== YOUR INSTRUCTIONS ==
Please set down exactly the lines of the listing below from the line containing "ring dip: (76, 375)" through the line containing "middle dip: (351, 319)", both lines included, leaving out all other lines.

== RECORD EXCERPTS ==
━━━━━━━━
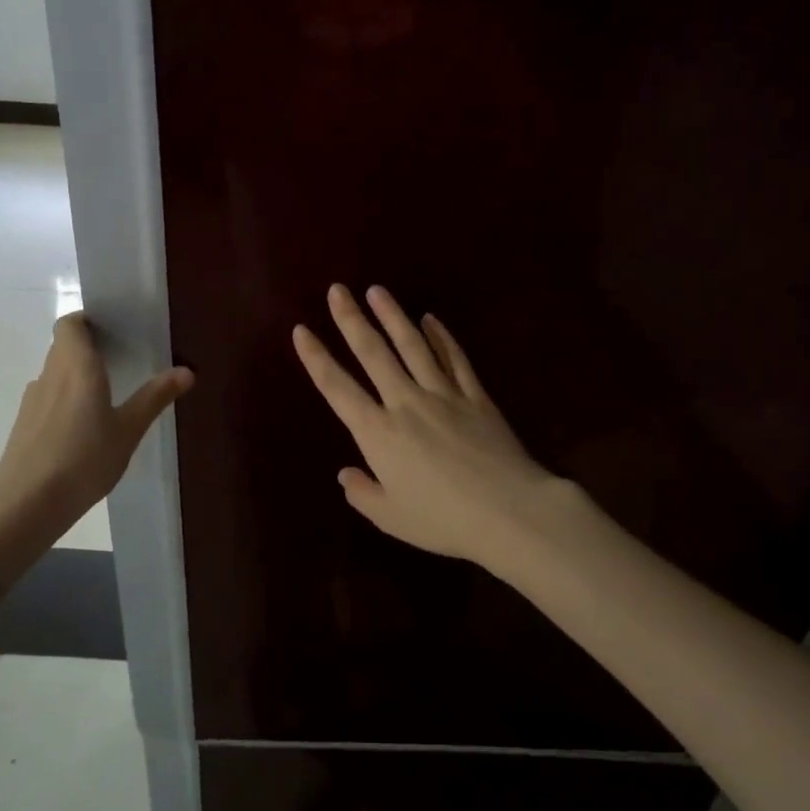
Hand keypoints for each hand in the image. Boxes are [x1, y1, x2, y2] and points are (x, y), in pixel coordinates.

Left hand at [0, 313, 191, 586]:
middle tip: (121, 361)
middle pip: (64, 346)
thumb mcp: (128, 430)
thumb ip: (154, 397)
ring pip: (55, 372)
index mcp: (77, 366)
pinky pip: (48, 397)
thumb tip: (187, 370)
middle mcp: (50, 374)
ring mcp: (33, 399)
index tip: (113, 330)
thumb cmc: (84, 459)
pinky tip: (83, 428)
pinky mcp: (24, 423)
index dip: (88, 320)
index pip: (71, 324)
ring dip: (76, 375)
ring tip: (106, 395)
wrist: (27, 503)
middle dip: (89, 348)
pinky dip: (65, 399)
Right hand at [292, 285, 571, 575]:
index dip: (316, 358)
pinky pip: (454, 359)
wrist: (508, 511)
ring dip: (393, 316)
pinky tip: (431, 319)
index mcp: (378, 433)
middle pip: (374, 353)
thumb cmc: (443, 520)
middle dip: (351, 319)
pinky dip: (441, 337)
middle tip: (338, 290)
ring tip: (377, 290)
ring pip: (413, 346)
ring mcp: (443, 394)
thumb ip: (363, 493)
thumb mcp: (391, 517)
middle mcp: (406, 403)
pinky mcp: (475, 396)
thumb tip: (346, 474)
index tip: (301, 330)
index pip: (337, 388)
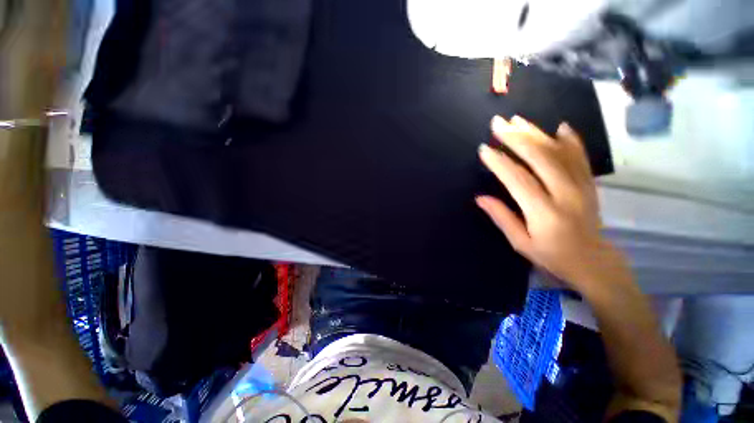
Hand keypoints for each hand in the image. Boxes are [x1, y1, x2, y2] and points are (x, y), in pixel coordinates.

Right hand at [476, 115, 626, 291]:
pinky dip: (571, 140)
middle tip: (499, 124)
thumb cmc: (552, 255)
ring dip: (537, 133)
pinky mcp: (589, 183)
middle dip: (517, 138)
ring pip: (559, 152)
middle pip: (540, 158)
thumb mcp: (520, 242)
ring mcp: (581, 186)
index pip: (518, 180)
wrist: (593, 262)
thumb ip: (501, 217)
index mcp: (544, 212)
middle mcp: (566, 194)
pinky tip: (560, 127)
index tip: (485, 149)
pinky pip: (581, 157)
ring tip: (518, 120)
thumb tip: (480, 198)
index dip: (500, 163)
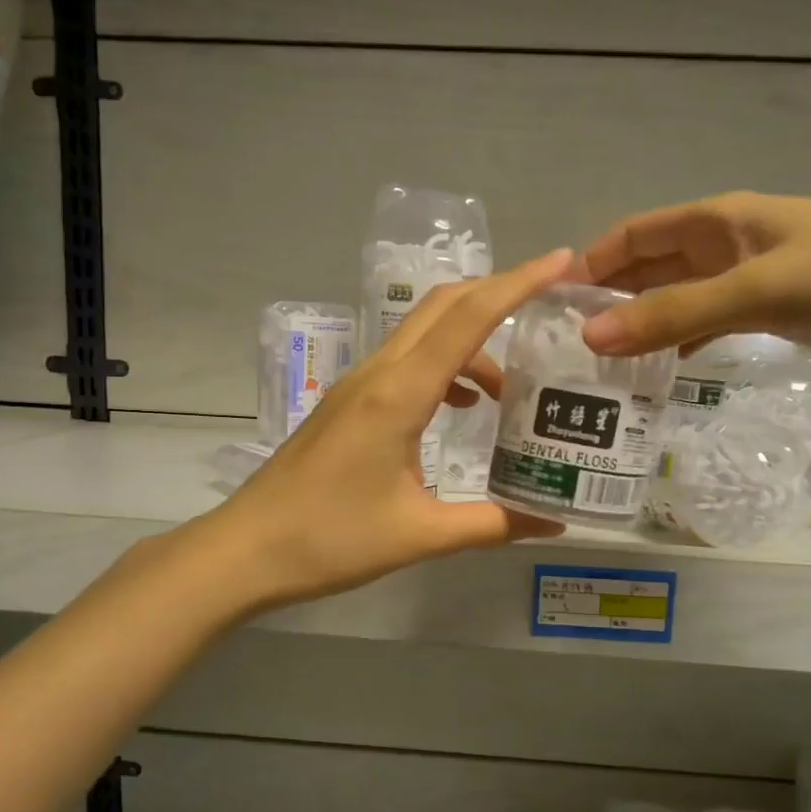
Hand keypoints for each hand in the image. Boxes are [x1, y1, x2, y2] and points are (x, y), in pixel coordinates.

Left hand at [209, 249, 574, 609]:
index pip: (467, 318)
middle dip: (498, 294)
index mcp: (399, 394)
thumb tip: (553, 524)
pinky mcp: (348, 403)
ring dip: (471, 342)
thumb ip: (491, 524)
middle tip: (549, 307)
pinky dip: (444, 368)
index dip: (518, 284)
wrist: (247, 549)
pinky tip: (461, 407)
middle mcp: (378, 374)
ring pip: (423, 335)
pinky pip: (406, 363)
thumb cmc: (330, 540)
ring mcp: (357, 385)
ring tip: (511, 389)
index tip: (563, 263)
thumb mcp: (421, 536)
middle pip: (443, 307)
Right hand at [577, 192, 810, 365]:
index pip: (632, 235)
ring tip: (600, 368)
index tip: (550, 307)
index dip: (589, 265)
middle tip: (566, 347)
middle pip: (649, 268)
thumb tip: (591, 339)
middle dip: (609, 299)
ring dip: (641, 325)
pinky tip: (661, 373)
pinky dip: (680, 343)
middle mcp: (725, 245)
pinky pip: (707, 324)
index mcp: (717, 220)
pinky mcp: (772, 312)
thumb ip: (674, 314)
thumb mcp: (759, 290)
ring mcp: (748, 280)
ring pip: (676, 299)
━━━━━━━━
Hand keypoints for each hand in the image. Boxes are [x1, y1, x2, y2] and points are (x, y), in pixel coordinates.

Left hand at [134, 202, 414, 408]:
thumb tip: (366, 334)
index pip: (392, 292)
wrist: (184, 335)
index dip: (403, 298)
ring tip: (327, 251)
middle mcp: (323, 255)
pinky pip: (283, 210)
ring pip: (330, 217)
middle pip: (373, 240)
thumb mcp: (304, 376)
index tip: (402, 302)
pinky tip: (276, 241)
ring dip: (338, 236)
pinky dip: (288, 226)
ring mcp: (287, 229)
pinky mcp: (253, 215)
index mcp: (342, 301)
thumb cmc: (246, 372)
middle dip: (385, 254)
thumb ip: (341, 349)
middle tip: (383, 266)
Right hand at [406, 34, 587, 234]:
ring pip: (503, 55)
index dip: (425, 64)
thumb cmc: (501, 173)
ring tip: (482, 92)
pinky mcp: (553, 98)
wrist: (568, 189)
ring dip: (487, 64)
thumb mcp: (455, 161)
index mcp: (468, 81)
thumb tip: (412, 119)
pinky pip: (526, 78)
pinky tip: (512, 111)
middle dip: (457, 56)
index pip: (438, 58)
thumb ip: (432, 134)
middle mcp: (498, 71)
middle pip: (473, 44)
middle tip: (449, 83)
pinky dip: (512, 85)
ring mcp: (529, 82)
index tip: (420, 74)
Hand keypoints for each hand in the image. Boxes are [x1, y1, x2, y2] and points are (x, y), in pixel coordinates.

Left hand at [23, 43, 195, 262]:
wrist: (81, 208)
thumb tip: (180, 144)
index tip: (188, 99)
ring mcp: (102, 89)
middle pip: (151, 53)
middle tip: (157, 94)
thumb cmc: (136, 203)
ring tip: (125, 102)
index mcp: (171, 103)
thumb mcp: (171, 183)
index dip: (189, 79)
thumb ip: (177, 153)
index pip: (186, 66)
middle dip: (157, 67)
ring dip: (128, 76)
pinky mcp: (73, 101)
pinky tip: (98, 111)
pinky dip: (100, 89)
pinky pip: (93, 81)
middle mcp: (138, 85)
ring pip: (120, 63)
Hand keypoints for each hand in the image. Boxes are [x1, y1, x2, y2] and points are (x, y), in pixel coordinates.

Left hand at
━━━━━━━━
== TASK RESULT ==
ring dip: (76, 375)
ring tip: (106, 395)
wrist: (27, 503)
middle dip: (89, 348)
pinky dip: (65, 399)
Right hand at [292, 285, 571, 575]:
index dip: (316, 358)
pinky pip: (454, 359)
wrist: (508, 511)
ring dip: (393, 316)
pinky tip: (431, 319)
index mcp: (378, 433)
middle pip: (374, 353)
thumb cmc: (443, 520)
middle dip: (351, 319)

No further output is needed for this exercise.